Ждите, друзья, ждите.
ПРИМЕЧАНИЯ
В первом томе собрания сочинений Лескова печатаются его произведения шестидесятых годов: рассказы, очерки, повесть "Житие одной бабы" и драма "Расточитель". Это ранние вещи Лескова, рисующие русскую провинциальную жизнь "эпохи реформ". Нарисованные здесь картины отличаются мрачным колоритом: люди гибнут жертвами крепостнического "уклада", полицейского режима, семейного деспотизма. Чем крупнее натура, чем сильнее характер, тем более неизбежна и трагична гибель. Герой рассказа "Овцебык", страстный искатель народной правды, кончает самоубийством, потому что "некуда идти"; Катерина в "Леди Макбет Мценского уезда", ожесточившись, идет на преступление; в крестьянском романе рассказано полное горя и кончающееся сумасшествием "житие одной бабы"; в драме "Расточитель" собраны все ужасы купеческого самодурства.

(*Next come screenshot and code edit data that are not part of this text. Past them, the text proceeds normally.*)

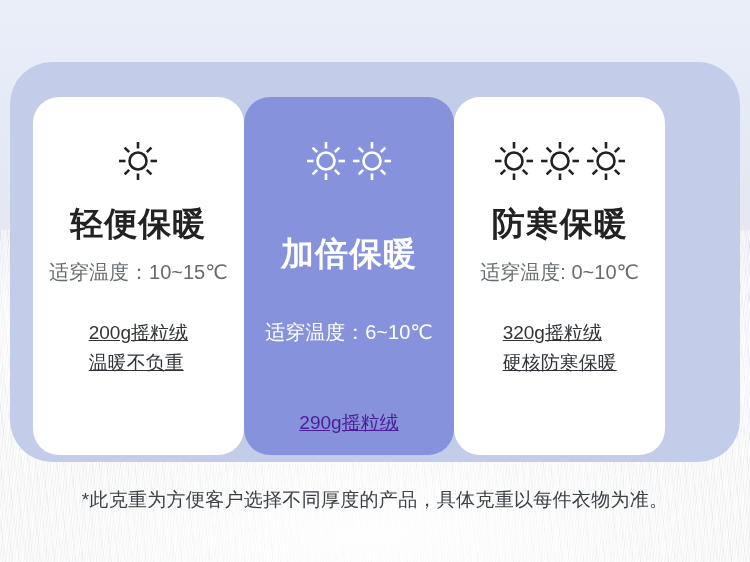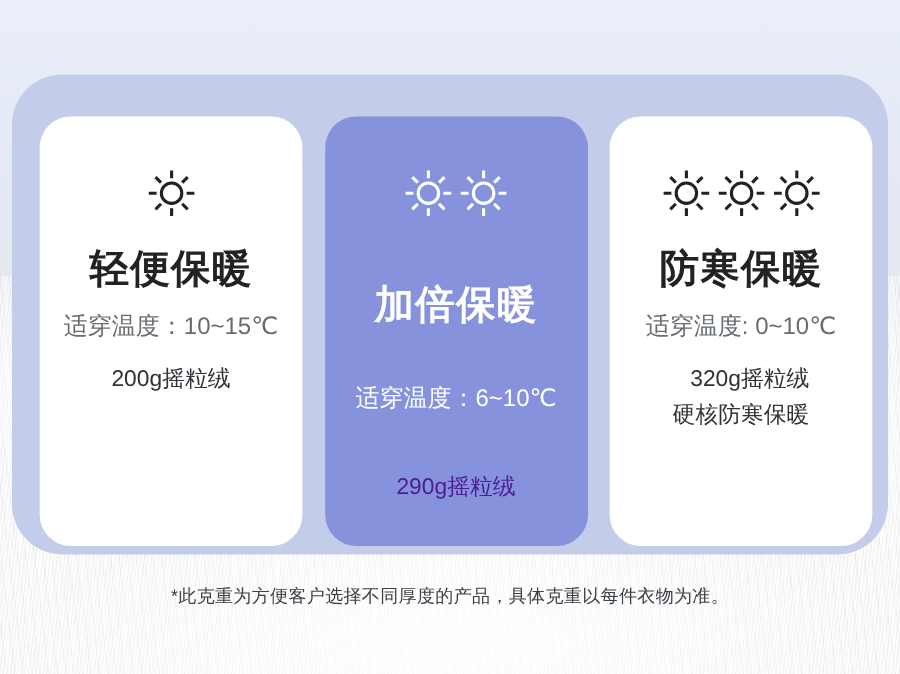--- a/index.html
+++ b/index.html
@@ -114,7 +114,7 @@
     position: absolute;
     left: 33px;
     top: 97px;
-    width: 694px;
+    width: 632px;
     height: 358px;
     display: flex;
     justify-content: space-between;

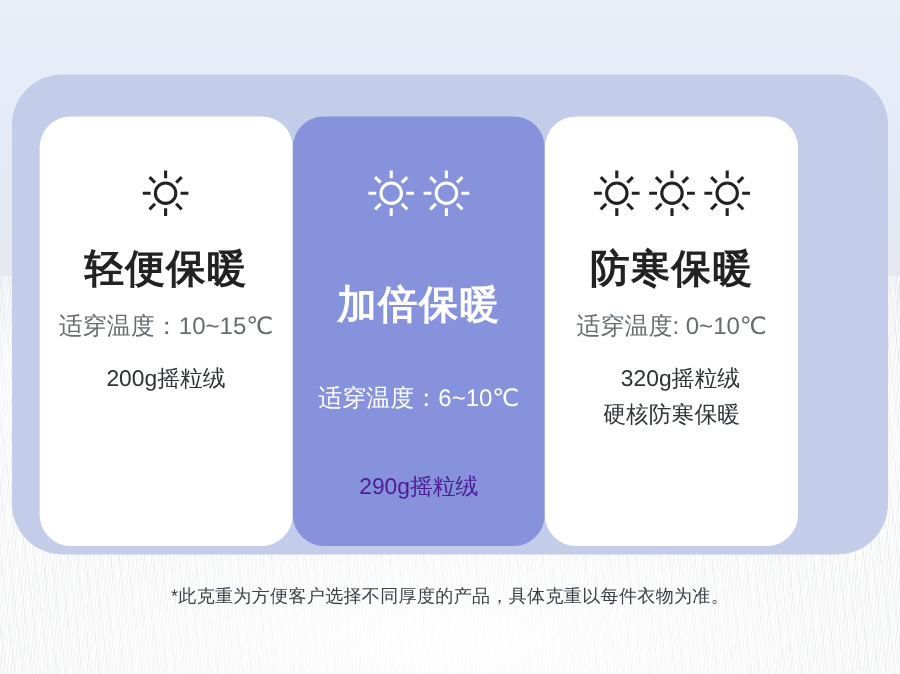--- a/index.html
+++ b/index.html
@@ -164,12 +164,13 @@
   .card-accent .card-temp { color: #ffffff; }
 
   .card-detail {
-    margin-top: 20px;
+    margin-top: 36px;
     font-size: 19px;
     line-height: 30px;
-    text-align: right;
+    text-align: left;
     color: #2f3337;
     white-space: nowrap;
+    text-decoration: underline;
   }
   .card-accent .card-detail { color: #4c1d95; }
   .card-detail .detail-line { display: block; }

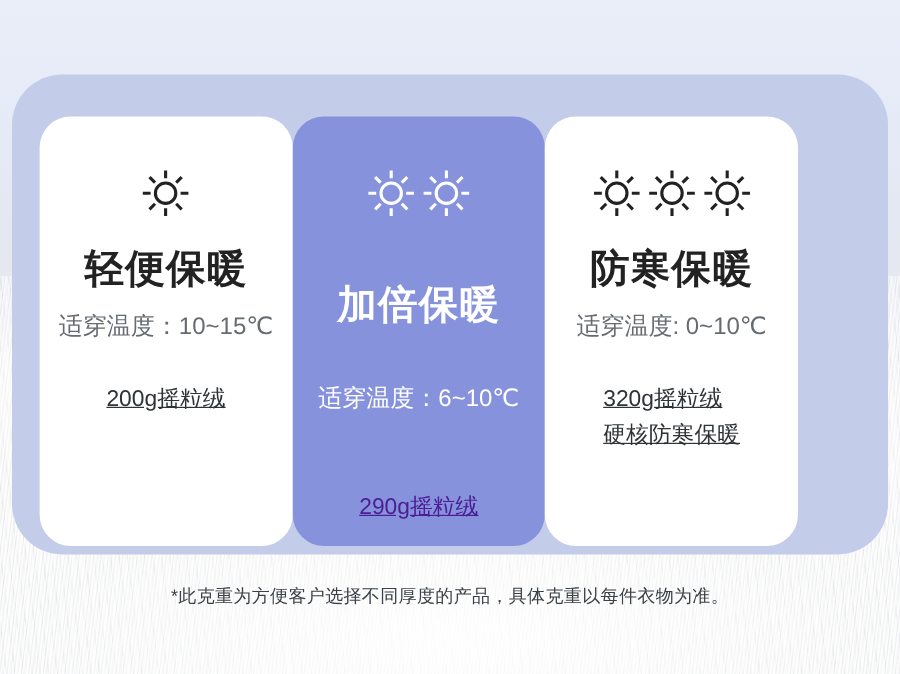--- a/index.html
+++ b/index.html
@@ -222,6 +222,7 @@
       <div class="card-temp">适穿温度：10~15℃</div>
       <div class="card-detail">
         <span class="detail-line">200g摇粒绒</span>
+        <span class="detail-line">温暖不负重</span>
       </div>
     </div>
 

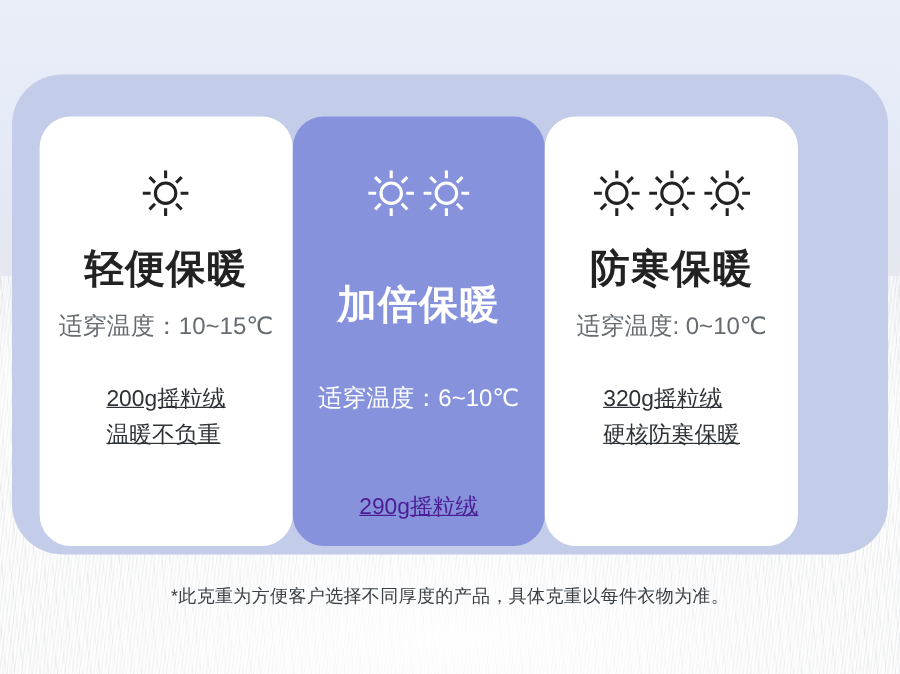--- a/index.html
+++ b/index.html
@@ -182,7 +182,7 @@
     right: 0;
     top: 490px;
     text-align: center;
-    font-size: 15px;
+    font-size: 19px;
     line-height: 1;
     color: #3b4046;
     letter-spacing: 0.3px;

Этот мрачный колорит подчеркнут Лесковым в сборнике рассказов, изданном в 1869 году: один раздел сборника озаглавлен - "За что у нас хаживали в каторгу", другой - "Отчего люди сходили с ума" (на обложке иначе: "На чем ума лишались"), В первом разделе напечатаны рассказы из крестьянской жизни, во втором - рассказ из жизни чиновника.
Художественное своеобразие первых произведений Лескова, отличавшее его от других писателей шестидесятых годов и тогда же отмеченное критикой, заключается прежде всего в необычной яркости красок - в их сгущенности или "чрезмерности" (как выражались критики). Это относится одинаково и к сюжетам его произведений, и к характерам изображаемых им лиц, и к языку. Сам Лесков приписывал эту особенность своей манеры влиянию польско-украинской литературы, с которой основательно познакомился еще в юности, когда жил в Киеве. Лесков утверждал, что яркость и сгущенность художественных красок необходимое условие для проникновения в глубь описываемых явлений. Исходя из этого принципа, он не боялся доводить драматический сюжет до мелодраматического (как в "Расточителе") или сообщать иной раз повествованию характер лубочного сказа (как в "Леди Макбет Мценского уезда"). Изображая крестьянскую жизнь, Лесков пользуется "резкими контрастами света и тени. Характерно) что в полемике с писателями-народниками (в очерке "Русское общество в Париже", 1863) он называет рассказы Григоровича "пейзанскими", а Н. Успенского, наоборот, упрекает в том, что в его рассказах все крестьяне "дураки".